Generating (time correlated) matrices

When generating testdata currently several options are available. Firstly the easiest solution is the function:

using AJD
data = AJD.get_test_data(:exact_diag, n_dims = 10, n_matrices = 10)
filter_ = diagonalize(data, algorithm = FFDiag())

which will create a set of 10 matrices, which are normal and commuting with dimension $10 \times 10$ and calculate the filter containing $V$. Instead of FFDiag() algorithm JDiagEdourdPineau() or all other algorithms can be used (see getting started).

If you want to generate time correlation matrices from a testset the extension AJDExtTimedTestdata is currently available using:

using AJD
using WAV
data = AJD.get_test_data(:approx_diag,"")
filter_ = diagonalize(data, algorithm = FFDiag())

which will create a time delayed correlation matrix with 3 measurement signals from the file channels3_room69_mix.wav, which can be found in the test_data folder and diagonalizes the set of matrices from the correlation matrix. The matrix in data has dimension $5 \\times 10$.

For larger testdata the :approx_diag_large symbol can be used.

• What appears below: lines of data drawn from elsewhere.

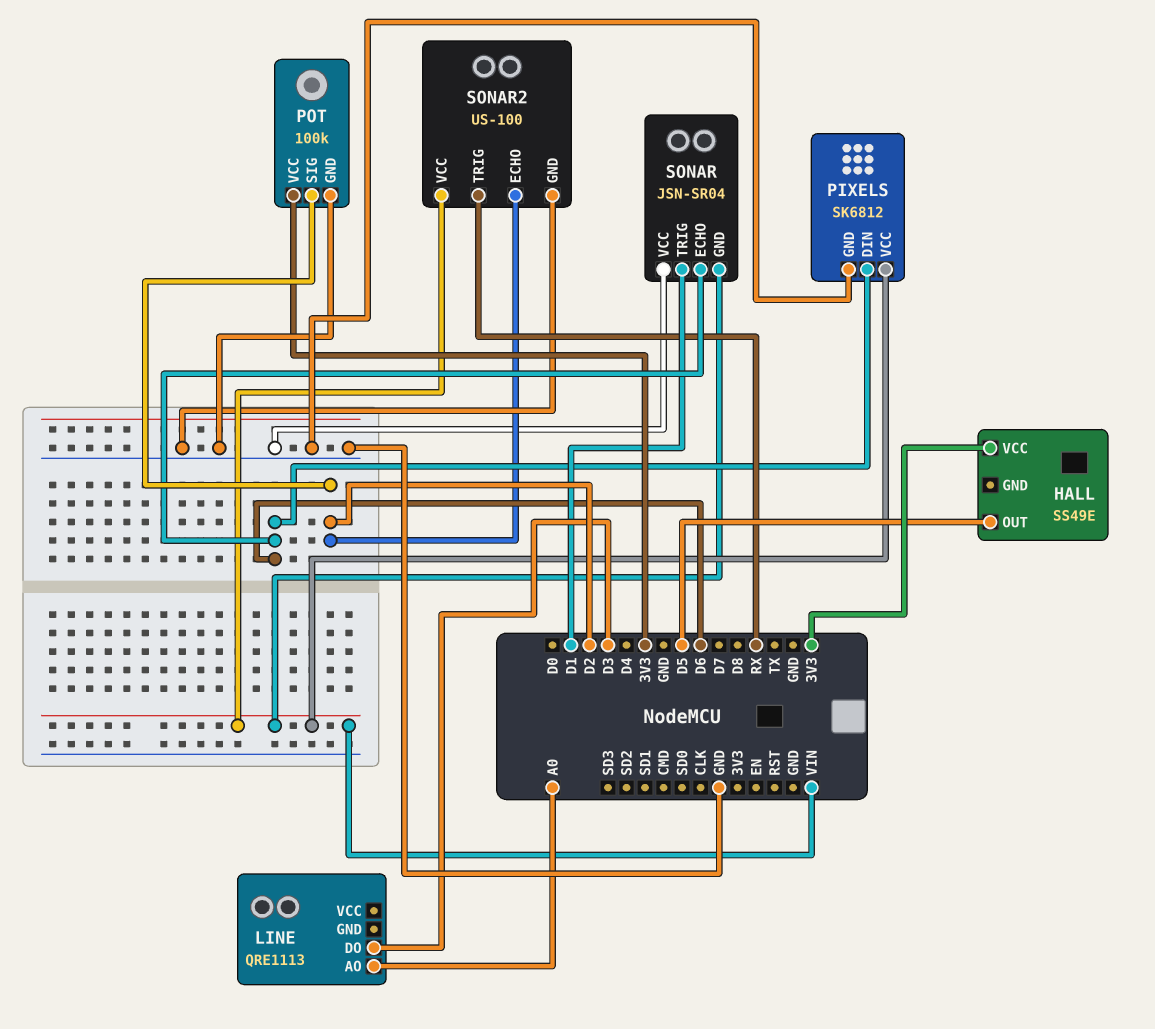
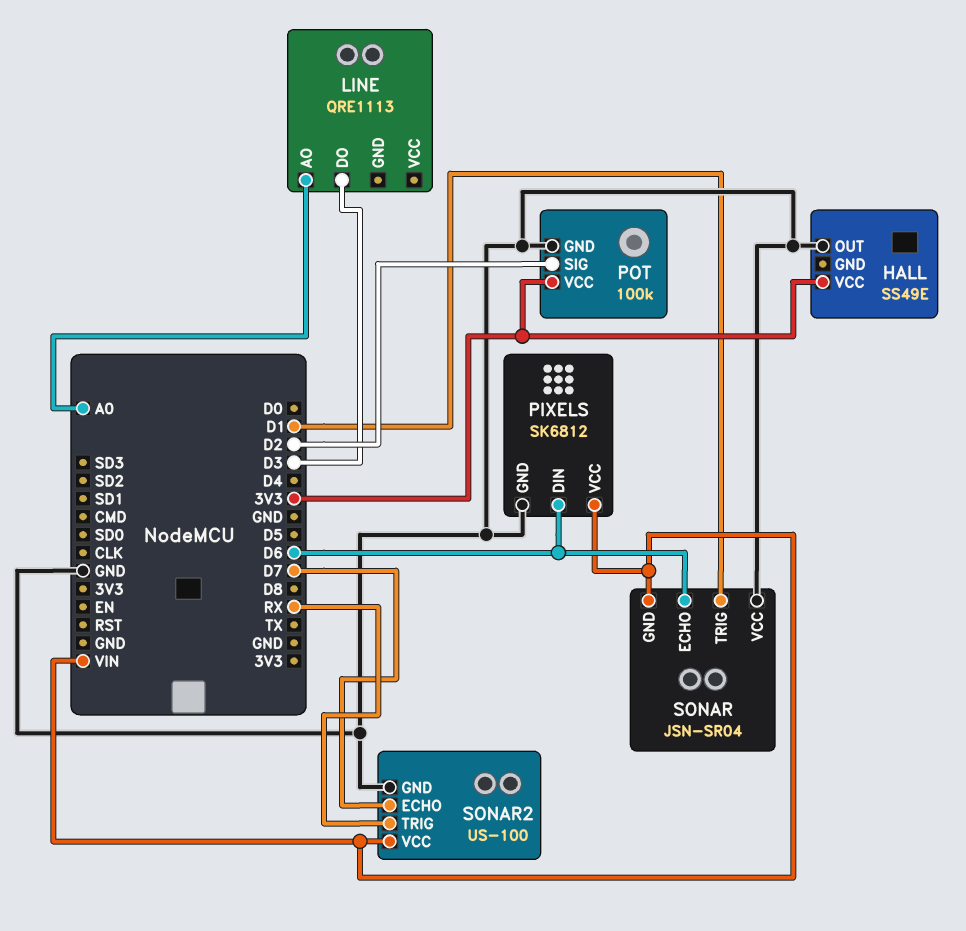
HALL pin OUT: D5 -> GND
SONAR2 pin ECHO: D2 -> D7

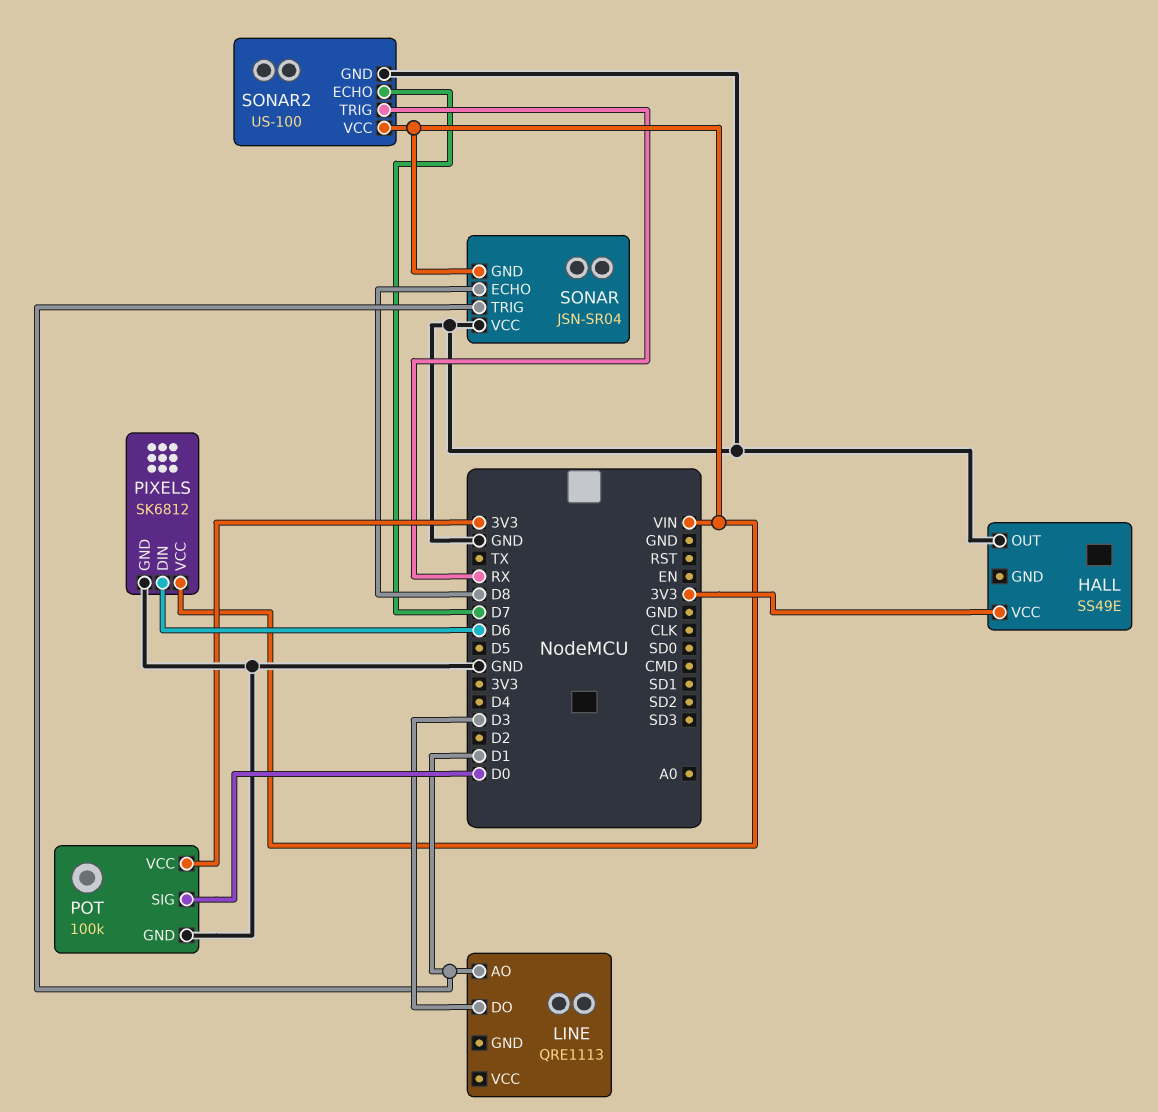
LINE pin AO: A0 -> D1
POT pin SIG: D2 -> D0
SONAR pin ECHO: D6 -> D8

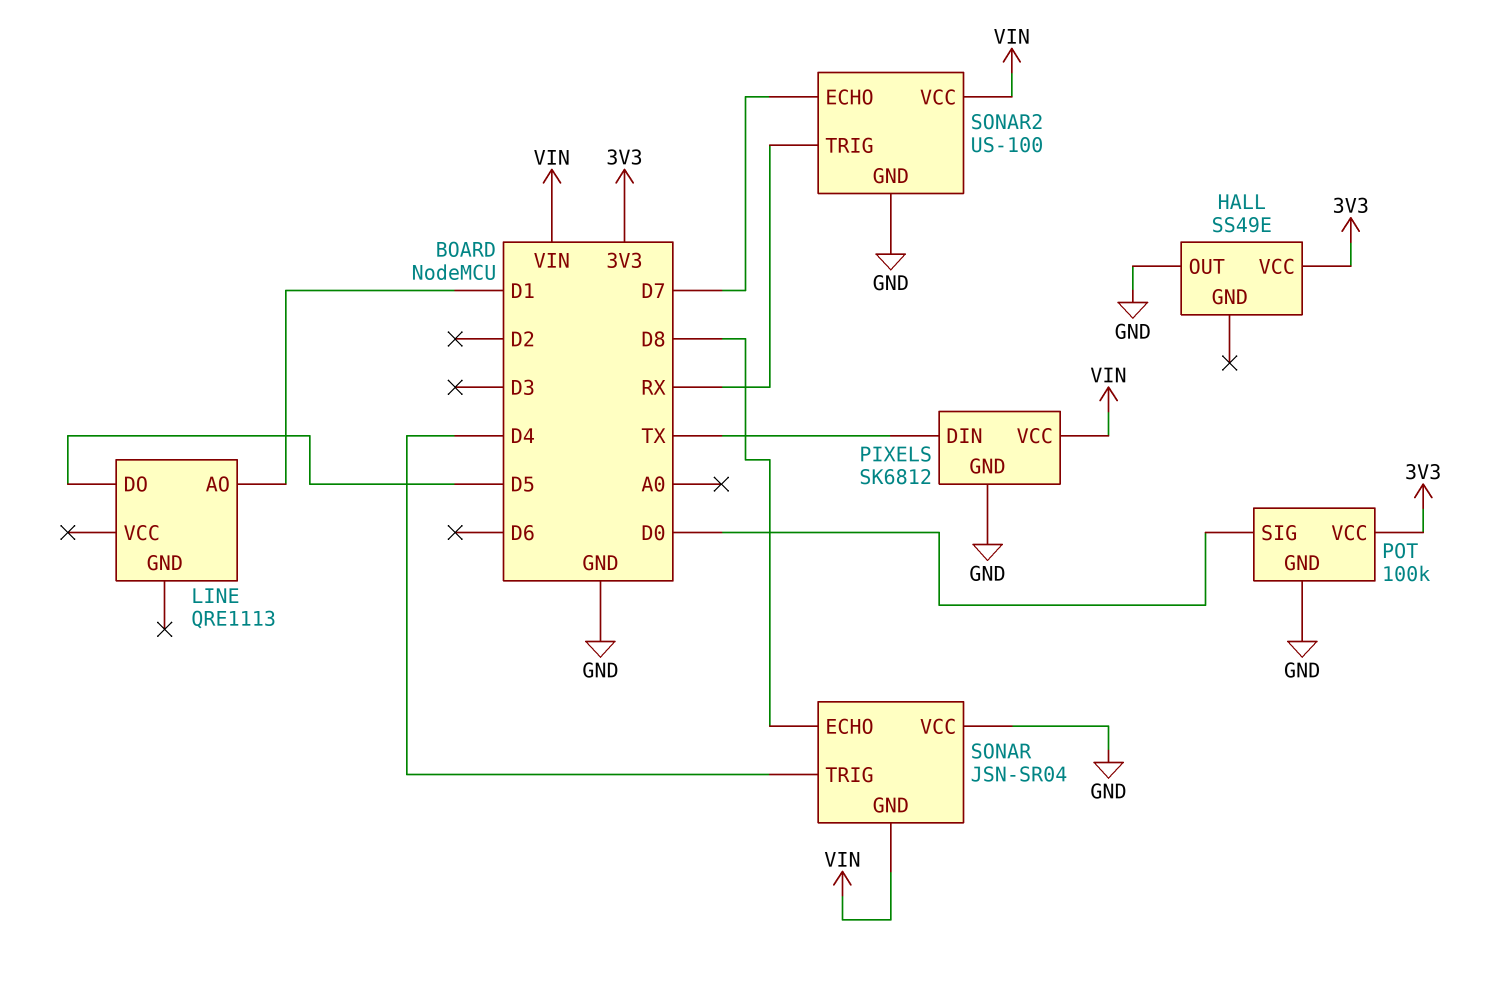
LINE pin DO: D3 -> D5
PIXELS pin DIN: D6 -> TX
SONAR pin TRIG: D1 -> D4

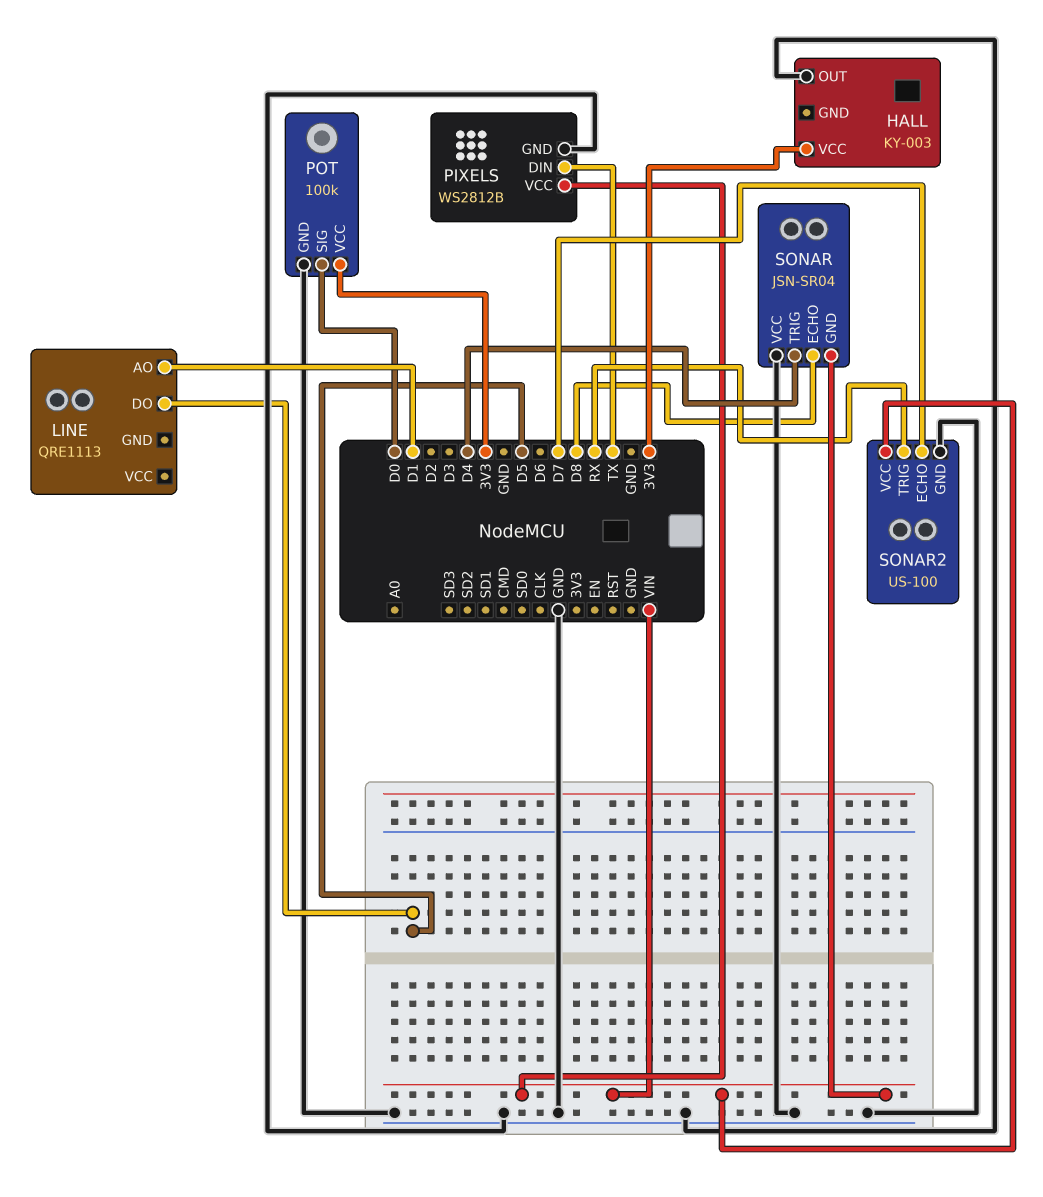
HALL: SS49E -> KY-003
PIXELS: SK6812 -> WS2812B

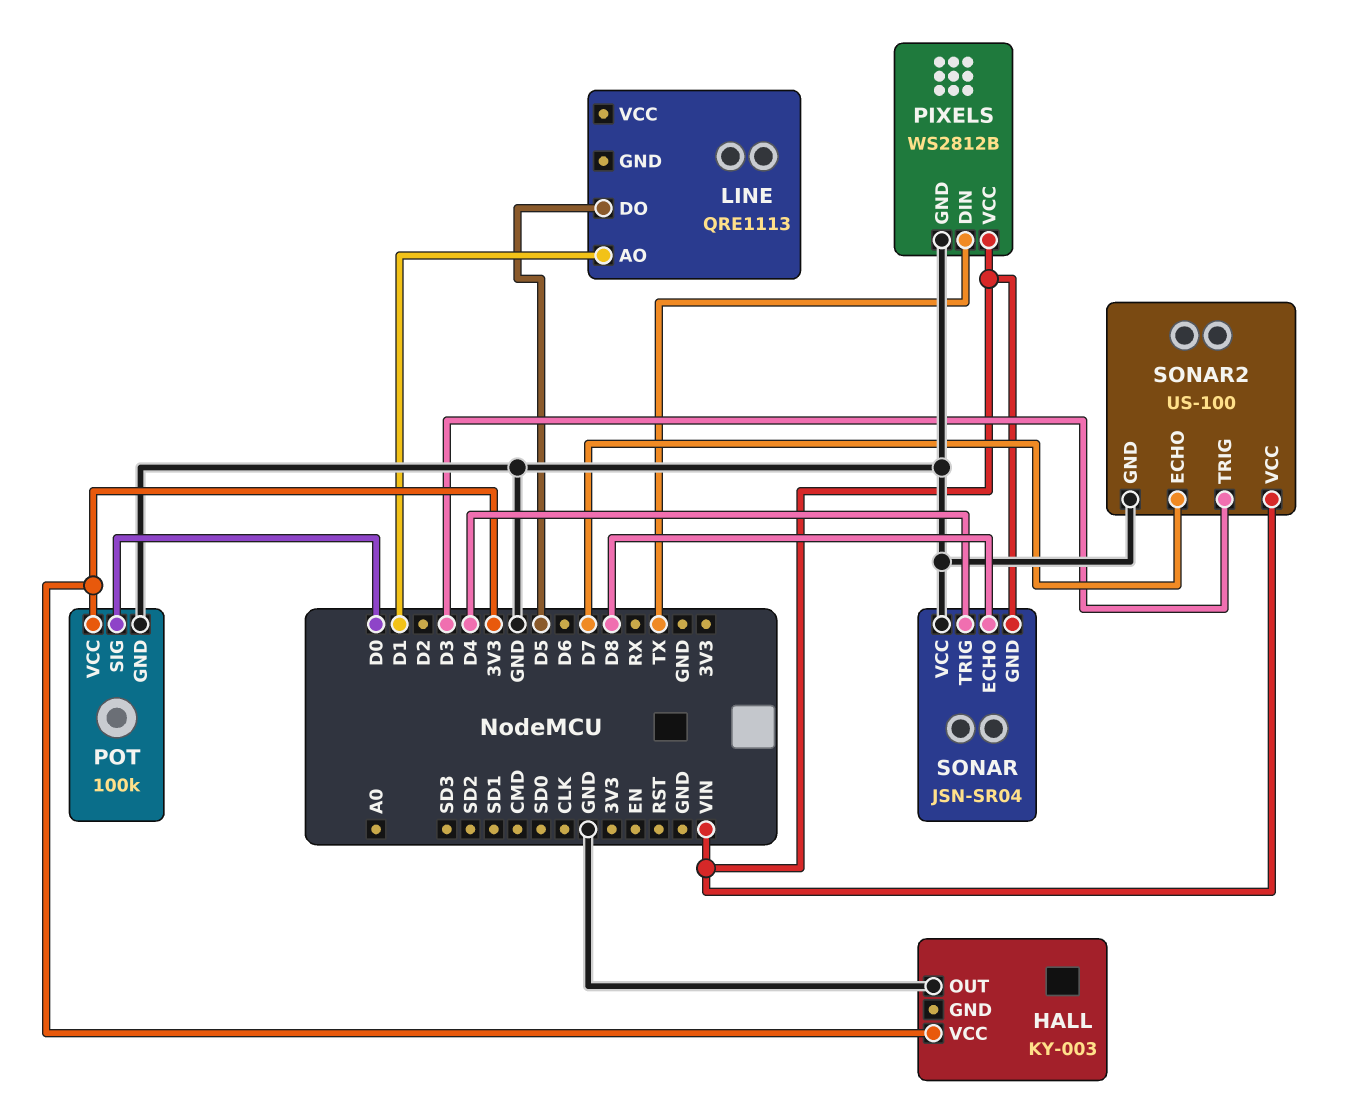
SONAR2 pin TRIG: RX -> D3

Implementation of the time delayed correlation matrices used are explained here (p.16).

Note

The testdata functionality as well is implemented as an extension to AJD.jl. This may require you to add the WAV package to your Julia parent environment. This is done to limit the dependency footprint of AJD.jl.

Another way to generate a testset of correlation matrices from random vectors is provided with:

using AJD
using WAV
#you can adjust this!
no_of_signals,no_of_samples = (10,1000)
#get extension to generate signal
ext = Base.get_extension(AJD,:AJDExtTimedTestdata)
meas = ext.generate_random_measurements(no_of_signals,no_of_samples)
testset_data = ext.generate_testdata(meas, delay = 10,no_of_segments=11,show_warning = false)
filter_ = diagonalize(testset_data)

which generates random time correlated matrices. See documentation of generate_testdata for further information about the keywords. Currently the delay has to be smaller or equal to the elements in a segment e.g. if no_of_segments is 10 and data has thousand elements maximum delay is 100.

For more advanced testdata generation the following might be interesting.

Further information on generate_testdata

For realising discrete test data the files channels2_room69_mix.wav, channels3_room69_mix.wav and channels3_room69_mix_shortened.wav are included in the repository. You can load them into the get_test_data function by specifying the absolute path to the file and :exact_diag_large as the symbol. Might however not work when working from the temporary env.

Generating testset from https://github.com/fakufaku/bssspeechdataset

The data was generated using the github code found here.

If you want to generate your own test data or additional datasets refer to the github repository linked above and clone it. You'll need python!

For the code of the repo to work the following adaptations have to be made:

  • the generate_samples.py has to be changed on line 120. Change the deprecated np.floatto float

The generation will take a while and (probably) uses around 10GB of storage space. You can always cancel the generation of testdata during the process and get some testsets generated until then. After generating your testset you might want to edit the soundfiles since some of the testsets have

Known Issues

The calculation of time correlation matrices won't work if one of the segments is a vector of only zeros, since the correlation of this vector will become NaN due to the variance being zero! The function will throw an error in that case!

Make sure to decrease number of segments to counteract.